PROVIDED DATA:

━━━━━━━━━━━━━━━━

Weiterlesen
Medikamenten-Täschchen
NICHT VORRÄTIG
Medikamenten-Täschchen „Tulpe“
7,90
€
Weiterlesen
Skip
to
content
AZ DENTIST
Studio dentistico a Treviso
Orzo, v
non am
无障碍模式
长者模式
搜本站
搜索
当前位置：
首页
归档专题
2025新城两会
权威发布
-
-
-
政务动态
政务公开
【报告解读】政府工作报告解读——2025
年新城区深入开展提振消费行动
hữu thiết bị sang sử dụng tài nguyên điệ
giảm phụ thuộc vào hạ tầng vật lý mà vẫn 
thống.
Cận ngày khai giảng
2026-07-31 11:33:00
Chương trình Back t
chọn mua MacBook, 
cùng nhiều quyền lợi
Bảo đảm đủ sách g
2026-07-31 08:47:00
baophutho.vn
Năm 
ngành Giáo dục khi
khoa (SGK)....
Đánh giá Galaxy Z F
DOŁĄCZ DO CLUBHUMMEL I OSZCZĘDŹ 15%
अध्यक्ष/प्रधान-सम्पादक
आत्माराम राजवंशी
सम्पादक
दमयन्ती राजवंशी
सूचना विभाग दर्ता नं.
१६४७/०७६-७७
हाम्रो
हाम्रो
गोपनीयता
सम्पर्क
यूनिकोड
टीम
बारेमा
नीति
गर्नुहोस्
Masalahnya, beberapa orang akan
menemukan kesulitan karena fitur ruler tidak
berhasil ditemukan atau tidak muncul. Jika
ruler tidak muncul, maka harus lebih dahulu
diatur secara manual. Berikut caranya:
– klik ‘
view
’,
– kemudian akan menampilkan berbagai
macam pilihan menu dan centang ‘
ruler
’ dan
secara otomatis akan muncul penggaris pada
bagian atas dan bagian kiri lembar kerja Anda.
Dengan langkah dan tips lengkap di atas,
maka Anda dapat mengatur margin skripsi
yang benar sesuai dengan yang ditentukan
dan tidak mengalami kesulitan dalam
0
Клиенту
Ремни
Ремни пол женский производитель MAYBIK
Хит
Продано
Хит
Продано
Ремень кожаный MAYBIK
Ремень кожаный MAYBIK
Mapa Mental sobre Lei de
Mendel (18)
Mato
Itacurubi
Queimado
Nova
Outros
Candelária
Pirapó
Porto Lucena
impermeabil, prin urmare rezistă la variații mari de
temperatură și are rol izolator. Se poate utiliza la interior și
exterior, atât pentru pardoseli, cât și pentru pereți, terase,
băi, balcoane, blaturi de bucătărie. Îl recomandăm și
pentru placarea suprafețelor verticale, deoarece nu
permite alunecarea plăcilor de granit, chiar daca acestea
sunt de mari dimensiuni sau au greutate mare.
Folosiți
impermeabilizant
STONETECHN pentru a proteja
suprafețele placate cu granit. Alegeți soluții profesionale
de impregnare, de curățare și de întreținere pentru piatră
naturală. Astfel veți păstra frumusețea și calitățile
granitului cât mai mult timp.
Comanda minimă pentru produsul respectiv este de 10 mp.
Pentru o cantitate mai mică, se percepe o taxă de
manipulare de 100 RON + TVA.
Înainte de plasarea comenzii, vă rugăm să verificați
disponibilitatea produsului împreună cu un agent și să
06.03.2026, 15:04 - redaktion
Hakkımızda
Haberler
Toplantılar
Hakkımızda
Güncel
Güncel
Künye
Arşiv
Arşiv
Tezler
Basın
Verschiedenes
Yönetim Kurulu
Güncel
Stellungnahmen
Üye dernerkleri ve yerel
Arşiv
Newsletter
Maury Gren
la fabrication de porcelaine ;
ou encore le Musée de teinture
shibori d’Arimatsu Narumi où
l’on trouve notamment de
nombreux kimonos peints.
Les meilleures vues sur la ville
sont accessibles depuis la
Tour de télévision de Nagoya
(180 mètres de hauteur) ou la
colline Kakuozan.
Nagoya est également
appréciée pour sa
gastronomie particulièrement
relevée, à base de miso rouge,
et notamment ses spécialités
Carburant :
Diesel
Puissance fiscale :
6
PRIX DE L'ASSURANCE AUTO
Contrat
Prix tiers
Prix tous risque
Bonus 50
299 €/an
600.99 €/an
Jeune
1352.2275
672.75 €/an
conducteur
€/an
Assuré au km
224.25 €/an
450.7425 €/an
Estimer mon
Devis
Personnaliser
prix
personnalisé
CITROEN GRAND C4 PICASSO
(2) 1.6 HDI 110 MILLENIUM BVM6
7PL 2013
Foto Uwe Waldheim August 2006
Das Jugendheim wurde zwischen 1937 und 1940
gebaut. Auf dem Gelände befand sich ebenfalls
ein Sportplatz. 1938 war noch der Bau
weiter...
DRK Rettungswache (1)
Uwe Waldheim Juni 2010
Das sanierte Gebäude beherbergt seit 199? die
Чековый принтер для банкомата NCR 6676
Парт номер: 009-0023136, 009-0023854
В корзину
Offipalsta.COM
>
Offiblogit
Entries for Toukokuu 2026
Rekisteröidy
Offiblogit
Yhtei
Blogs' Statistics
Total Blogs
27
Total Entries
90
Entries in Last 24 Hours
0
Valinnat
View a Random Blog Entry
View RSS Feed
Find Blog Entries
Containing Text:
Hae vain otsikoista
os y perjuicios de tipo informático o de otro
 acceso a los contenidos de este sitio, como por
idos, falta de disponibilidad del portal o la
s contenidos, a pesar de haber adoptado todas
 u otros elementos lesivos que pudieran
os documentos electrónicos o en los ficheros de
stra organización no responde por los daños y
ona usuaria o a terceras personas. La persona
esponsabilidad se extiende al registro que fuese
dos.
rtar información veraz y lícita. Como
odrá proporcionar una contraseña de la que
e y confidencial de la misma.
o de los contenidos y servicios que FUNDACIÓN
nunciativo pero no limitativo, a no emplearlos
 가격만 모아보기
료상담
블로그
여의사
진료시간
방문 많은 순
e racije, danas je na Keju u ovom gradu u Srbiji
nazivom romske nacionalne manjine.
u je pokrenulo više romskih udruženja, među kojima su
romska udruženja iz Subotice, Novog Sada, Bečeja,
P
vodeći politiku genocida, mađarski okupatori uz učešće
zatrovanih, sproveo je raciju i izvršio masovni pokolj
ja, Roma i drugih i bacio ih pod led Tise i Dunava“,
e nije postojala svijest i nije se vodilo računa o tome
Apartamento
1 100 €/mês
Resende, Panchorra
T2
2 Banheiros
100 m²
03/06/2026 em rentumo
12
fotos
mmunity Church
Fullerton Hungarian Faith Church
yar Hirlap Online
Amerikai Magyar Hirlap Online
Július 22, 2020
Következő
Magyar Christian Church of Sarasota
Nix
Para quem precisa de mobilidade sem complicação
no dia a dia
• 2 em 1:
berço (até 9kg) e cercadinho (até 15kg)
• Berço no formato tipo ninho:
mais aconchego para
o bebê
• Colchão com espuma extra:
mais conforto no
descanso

━━━━━━━━━━━━━━━━

REQUIREMENT:
Collect every line in the material above that contains the string "Magyar".

EXERCISE OUTPUT:
Amerikai Magyar Hirlap Online
Magyar Christian Church of Sarasota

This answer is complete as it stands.